Task to complete.
Reproduce only the lines that run from the line containing "name: Theppitak Karoonboonyanan" to the end of the entries below, exactly as they stand.

====== Exercise input

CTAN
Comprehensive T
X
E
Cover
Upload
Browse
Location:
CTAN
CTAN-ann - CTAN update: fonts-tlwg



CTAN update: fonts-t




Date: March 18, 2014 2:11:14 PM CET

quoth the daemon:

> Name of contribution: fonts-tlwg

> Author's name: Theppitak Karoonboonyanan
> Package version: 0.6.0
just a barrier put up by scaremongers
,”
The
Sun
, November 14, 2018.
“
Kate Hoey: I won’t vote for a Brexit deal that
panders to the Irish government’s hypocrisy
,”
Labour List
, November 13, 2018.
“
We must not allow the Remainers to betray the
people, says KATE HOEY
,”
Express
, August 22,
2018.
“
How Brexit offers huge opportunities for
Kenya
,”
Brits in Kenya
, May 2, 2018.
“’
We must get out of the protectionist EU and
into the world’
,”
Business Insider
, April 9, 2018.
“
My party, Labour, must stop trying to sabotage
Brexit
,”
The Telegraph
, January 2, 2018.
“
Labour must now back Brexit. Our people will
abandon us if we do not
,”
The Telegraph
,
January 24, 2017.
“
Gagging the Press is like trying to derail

============

Response to the exercise.
> Author's name: Theppitak Karoonboonyanan
> Package version: 0.6.0
just a barrier put up by scaremongers
,”
The
Sun
, November 14, 2018.
“
Kate Hoey: I won’t vote for a Brexit deal that
panders to the Irish government’s hypocrisy
,”
Labour List
, November 13, 2018.
“
We must not allow the Remainers to betray the
people, says KATE HOEY
,”
Express
, August 22,
2018.
“
How Brexit offers huge opportunities for
Kenya
,”
Brits in Kenya
, May 2, 2018.
“’
We must get out of the protectionist EU and
into the world’
,”
Business Insider
, April 9, 2018.
“
My party, Labour, must stop trying to sabotage
Brexit
,”
The Telegraph
, January 2, 2018.
“
Labour must now back Brexit. Our people will
abandon us if we do not
,”
The Telegraph
,
January 24, 2017.
“
Gagging the Press is like trying to derail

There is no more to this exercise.